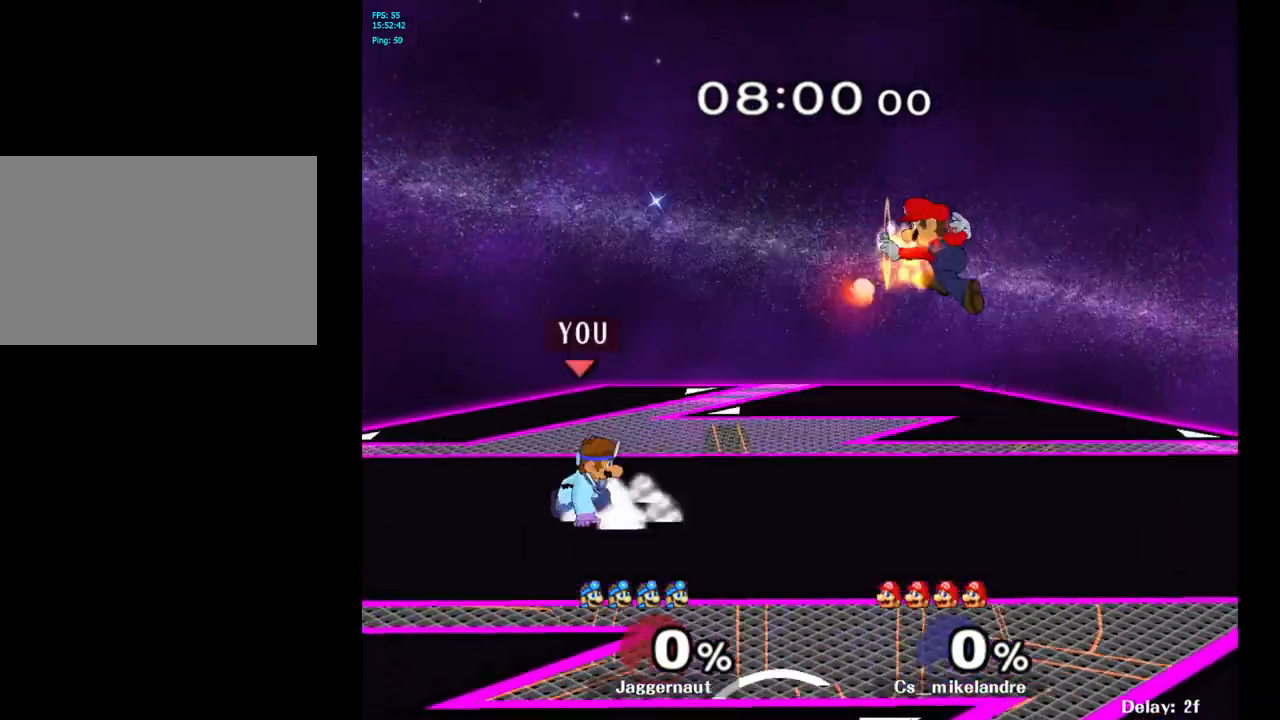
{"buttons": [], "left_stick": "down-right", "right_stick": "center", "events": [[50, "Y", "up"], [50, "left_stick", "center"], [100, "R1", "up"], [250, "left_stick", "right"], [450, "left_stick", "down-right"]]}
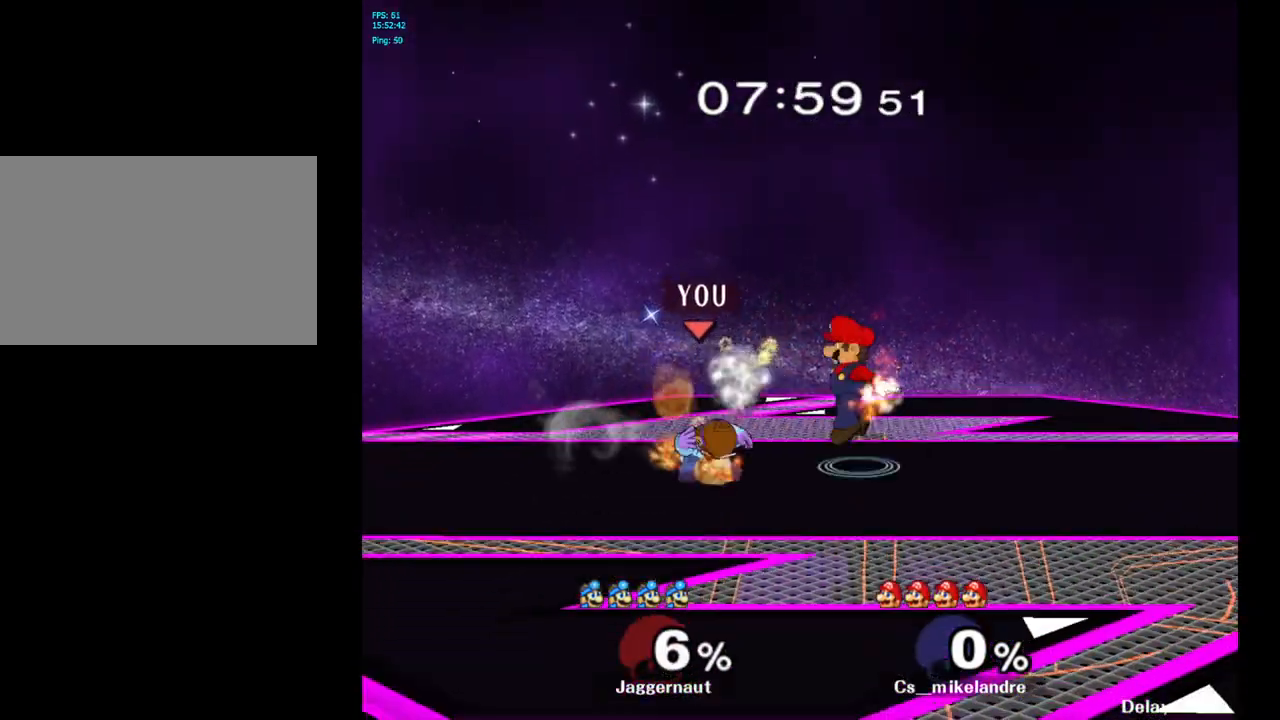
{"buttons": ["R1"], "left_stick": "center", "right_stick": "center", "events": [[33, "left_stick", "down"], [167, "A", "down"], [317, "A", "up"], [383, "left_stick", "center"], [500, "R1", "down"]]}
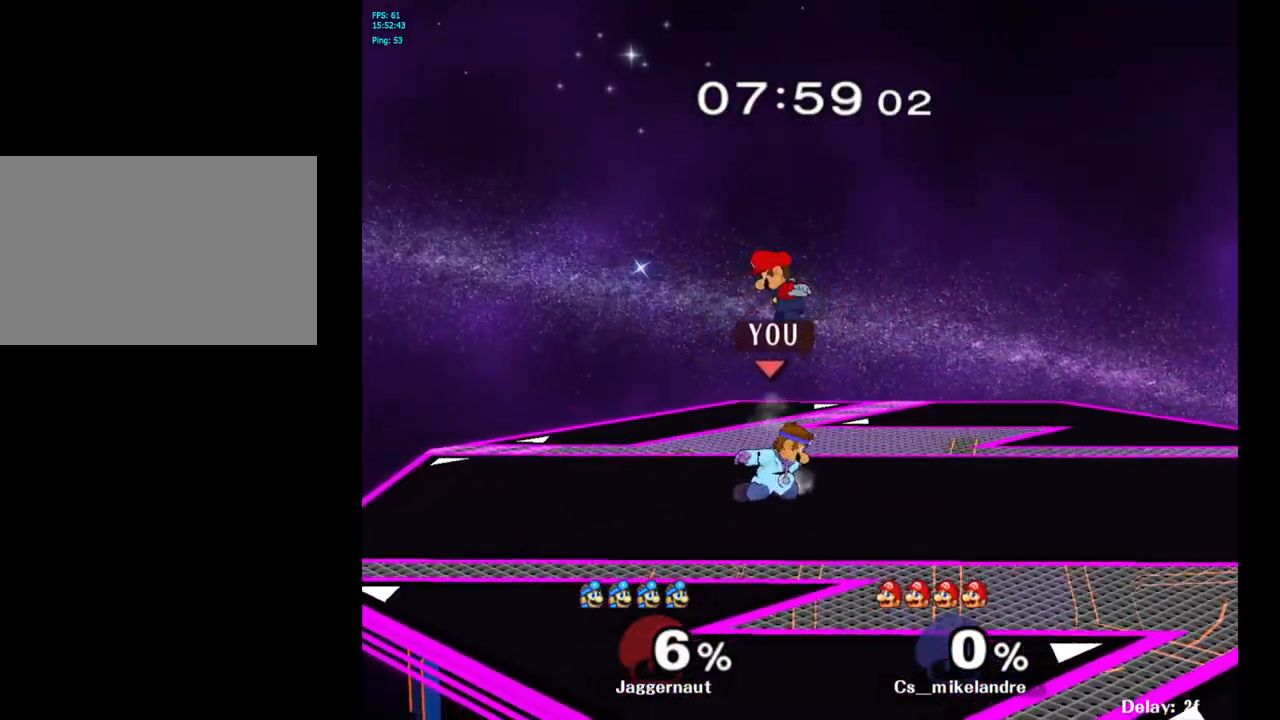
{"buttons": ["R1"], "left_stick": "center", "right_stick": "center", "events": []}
========
▸ **What the task asks**:
Repeat the listing verbatim without its pictures.

▸ **Response to the exercise**:
{"buttons": [], "left_stick": "down-right", "right_stick": "center", "events": [[50, "Y", "up"], [50, "left_stick", "center"], [100, "R1", "up"], [250, "left_stick", "right"], [450, "left_stick", "down-right"]]}
{"buttons": ["R1"], "left_stick": "center", "right_stick": "center", "events": [[33, "left_stick", "down"], [167, "A", "down"], [317, "A", "up"], [383, "left_stick", "center"], [500, "R1", "down"]]}
{"buttons": ["R1"], "left_stick": "center", "right_stick": "center", "events": []}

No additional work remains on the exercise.